No i wouldn't recommend doing it that way. I dont even think its possible without know the innards of the menu. Once you authenticate the user, just have a different menu appear using an if/else statement, two options below.
////THIS EXAMPLE YOU ALWAYS POINT TO A PARTICULAR MENU BUT YOU CREATE IT DIFFERENTLY BASED ON AUTHENTICATION
...
aI("text=Your Options;showmenu=dynamicMenu;");
if( userIsGuest )
{
with(milonic=new menuname("dynamicMenu")){
....
aI("text=Your a gues so Login;url=login.asp;");
....
}
if( userIsMember )
{
with(milonic=new menuname("dynamicMenu")){
....
aI("text=Welcome Member;url=yourMemberStuff.asp;");
....
}
....
///THIS EXAMPLE THERE ARE TWO MENUS, BUT YOU POINT TO DIFFERENT ONES BASED ON AUTHENTICATION
if( userIsGuest )
{
aI("text=Your Options;showmenu=guestMenu;");
}
if( userIsMember )
{
aI("text=Your Options;showmenu=memberMenu;");
}
with(milonic=new menuname("guestMenu")){
....
aI("text=Your a gues so Login;url=login.asp;");
....
with(milonic=new menuname("memberMenu")){
....
aI("text=Welcome Member;url=yourMemberStuff.asp;");
....
Dave Hergert
Software Engineer
"Helping to make the menu better, one at a time."
Umm, ok I shoulda elaborated. My fault Maz. When I say userIsMember and userIsGuest, those were example variables I made up that would be your test as to whether someone was authenticated. You have to declare these variables and set them somewhere (usually when you authenticate them).

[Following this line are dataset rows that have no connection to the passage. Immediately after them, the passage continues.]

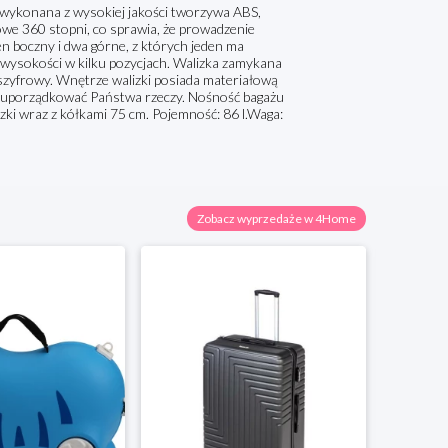
 wykonana z wysokiej jakości tworzywa ABS,
we 360 stopni, co sprawia, że prowadzenie
en boczny i dwa górne, z których jeden ma
i wysokości w kilku pozycjach. Walizka zamykana
szyfrowy. Wnętrze walizki posiada materiałową
 i uporządkować Państwa rzeczy. Nośność bagażu
zki wraz z kółkami 75 cm. Pojemność: 86 l.Waga:
Zobacz wyprzedaże w 4Home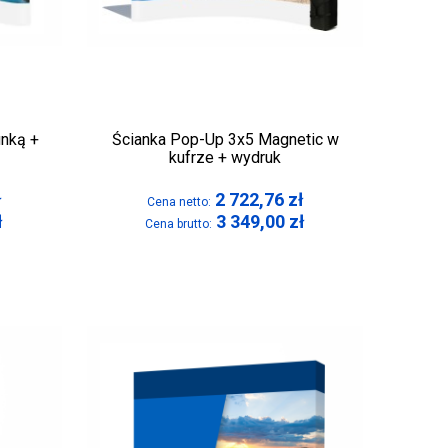
unką +
Ścianka Pop-Up 3x5 Magnetic w
kufrze + wydruk
ł
2 722,76
zł
Cena netto:
ł
3 349,00
zł
Cena brutto: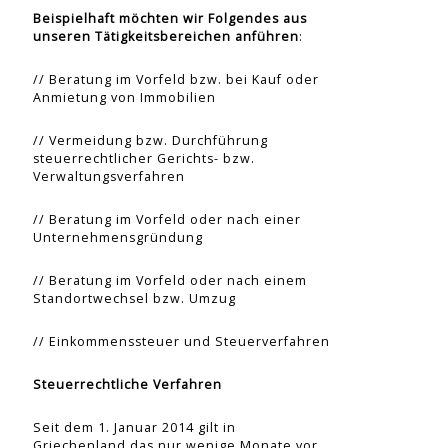
Beispielhaft möchten wir Folgendes aus
unseren Tätigkeitsbereichen anführen
:
// Beratung im Vorfeld bzw. bei Kauf oder
Anmietung von Immobilien
// Vermeidung bzw. Durchführung
steuerrechtlicher Gerichts- bzw.
Verwaltungsverfahren
// Beratung im Vorfeld oder nach einer
Unternehmensgründung
// Beratung im Vorfeld oder nach einem
Standortwechsel bzw. Umzug
// Einkommenssteuer und Steuerverfahren
Steuerrechtliche Verfahren
Seit dem 1. Januar 2014 gilt in
Griechenland das nur wenige Monate vor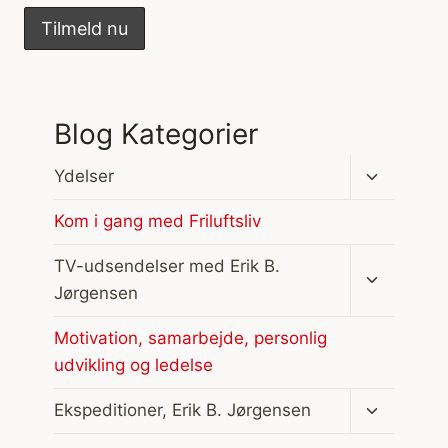
Blog Kategorier
Skift
Ydelser
undermen
Kom i gang med Friluftsliv
Skift
TV-udsendelser med Erik B.
undermen
Jørgensen
Motivation, samarbejde, personlig
udvikling og ledelse
Skift
Ekspeditioner, Erik B. Jørgensen
undermen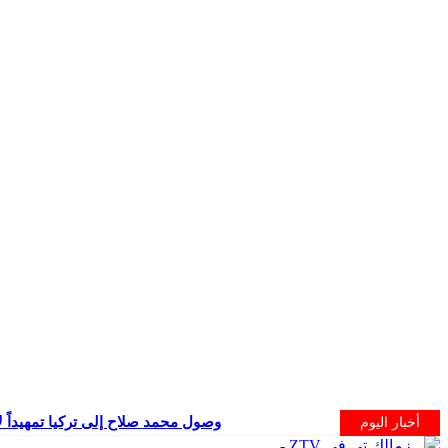
وصول محمد صلاح إلى تركيا تمهيداً ل
أخبار اليوم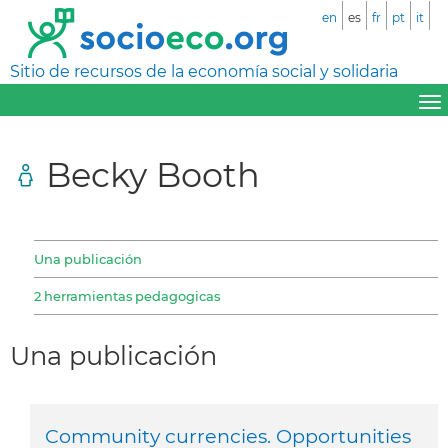
en
es
fr
pt
it
Sitio de recursos de la economía social y solidaria
Becky Booth
Una publicación
2 herramientas pedagogicas
Una publicación
Community currencies. Opportunities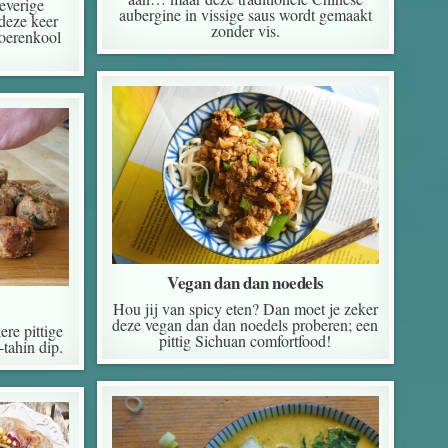
everige
aubergine in vissige saus wordt gemaakt
 deze keer
zonder vis.
oerenkool
Vegan dan dan noedels
Hou jij van spicy eten? Dan moet je zeker
deze vegan dan dan noedels proberen; een
re pittige
pittig Sichuan comfortfood!
-tahin dip.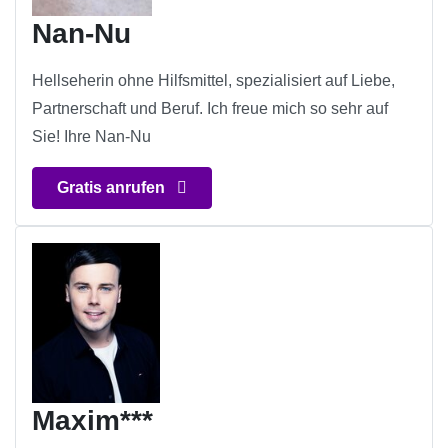
Nan-Nu
Hellseherin ohne Hilfsmittel, spezialisiert auf Liebe,
Partnerschaft und Beruf. Ich freue mich so sehr auf
Sie! Ihre Nan-Nu
Gratis anrufen
Maxim***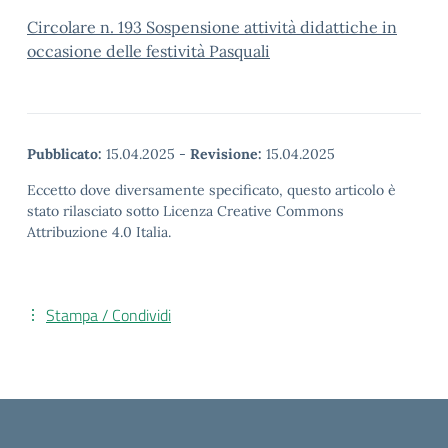
Circolare n. 193 Sospensione attività didattiche in
occasione delle festività Pasquali
Pubblicato:
15.04.2025
-
Revisione:
15.04.2025
Eccetto dove diversamente specificato, questo articolo è
stato rilasciato sotto Licenza Creative Commons
Attribuzione 4.0 Italia.
Stampa / Condividi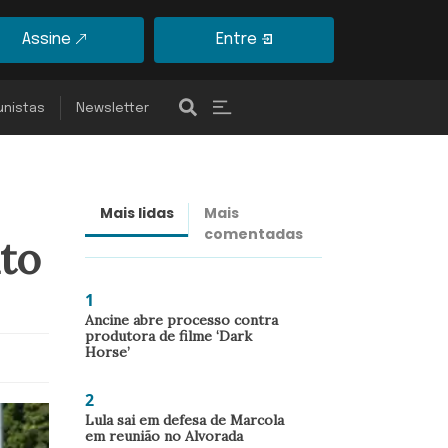
Assine
Entre
unistas
Newsletter
Mais lidas
Mais
Últimas
comentadas
notícias
to
1
Ancine abre processo contra
produtora de filme ‘Dark
Horse’
2
Lula sai em defesa de Marcola
em reunião no Alvorada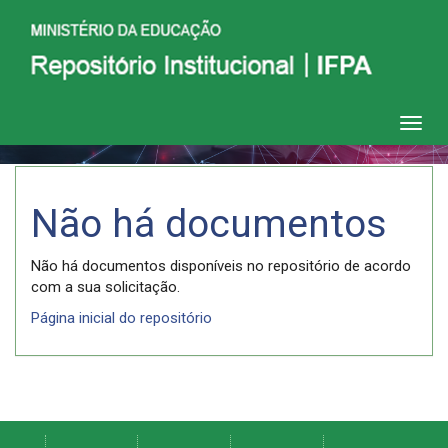
Skip
navigation
Não há documentos
Não há documentos disponíveis no repositório de acordo
com a sua solicitação.
Página inicial do repositório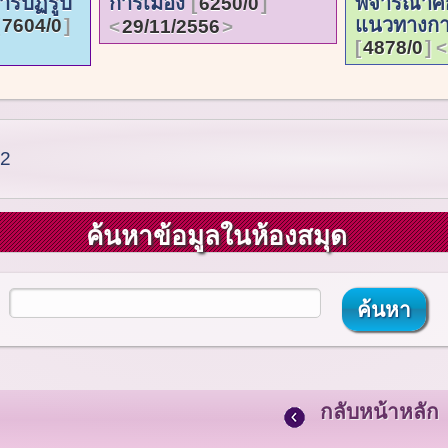
ารปฏิรูป
การเมือง
พิจารณาศ
6250/0
แนวทางกา
7604/0
29/11/2556
4878/0
 2
ค้นหาข้อมูลในห้องสมุด
กลับหน้าหลัก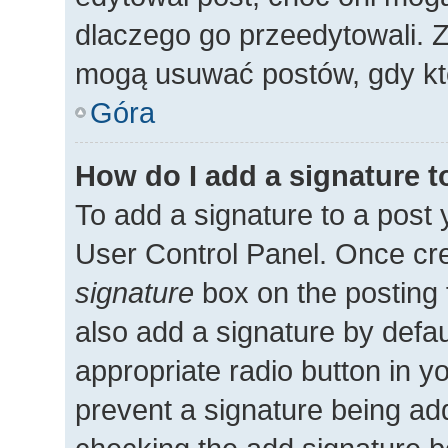
dlaczego go przeedytowali. 
mogą usuwać postów, gdy kto
Góra
How do I add a signature 
To add a signature to a post 
User Control Panel. Once cr
signature
box on the posting 
also add a signature by defau
appropriate radio button in you
prevent a signature being add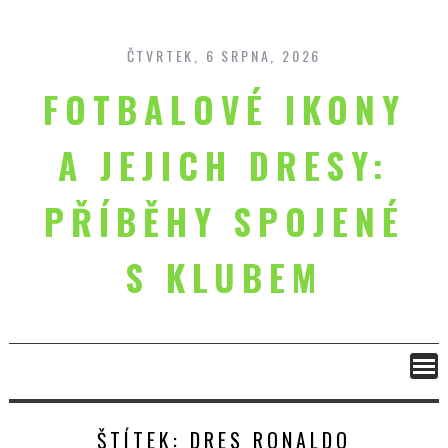
Skip
to
content
ČTVRTEK, 6 SRPNA, 2026
FOTBALOVÉ IKONY
A JEJICH DRESY:
PŘÍBĚHY SPOJENÉ
S KLUBEM
ŠTÍTEK:
DRES RONALDO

Like before all the menu code, you would grab their username and password from textboxes and then pass them to a database or check them against a file, and if they successfully login (they match a user in the DB) then you set userIsMember to TRUE and userIsGuest to FALSE. Vice versa when they are guests. See what I meant? It would actually be easier to set one variable called isMember to FALSE and then check to see if they are a member, and set it to true if they are, and leave it false if they arent. Then in your if/else statements, you say
if( isMember ){ ///display the member menu stuff // }
if( !isMember ){ ///display the guest menu stuff // }
The ! is front of the variable says "NOT isMember" so that would mean they are a guest. Sorry I confused you. You probably are getting the style error because of your undefined variable too.
Dave Hergert
Software Engineer
"Helping to make the menu better, one at a time."
Second guessing I thought that might be the problem, and I did leave off is-not-a-member because there was no need to check for general display.
I won't know the outcome until its set up properly.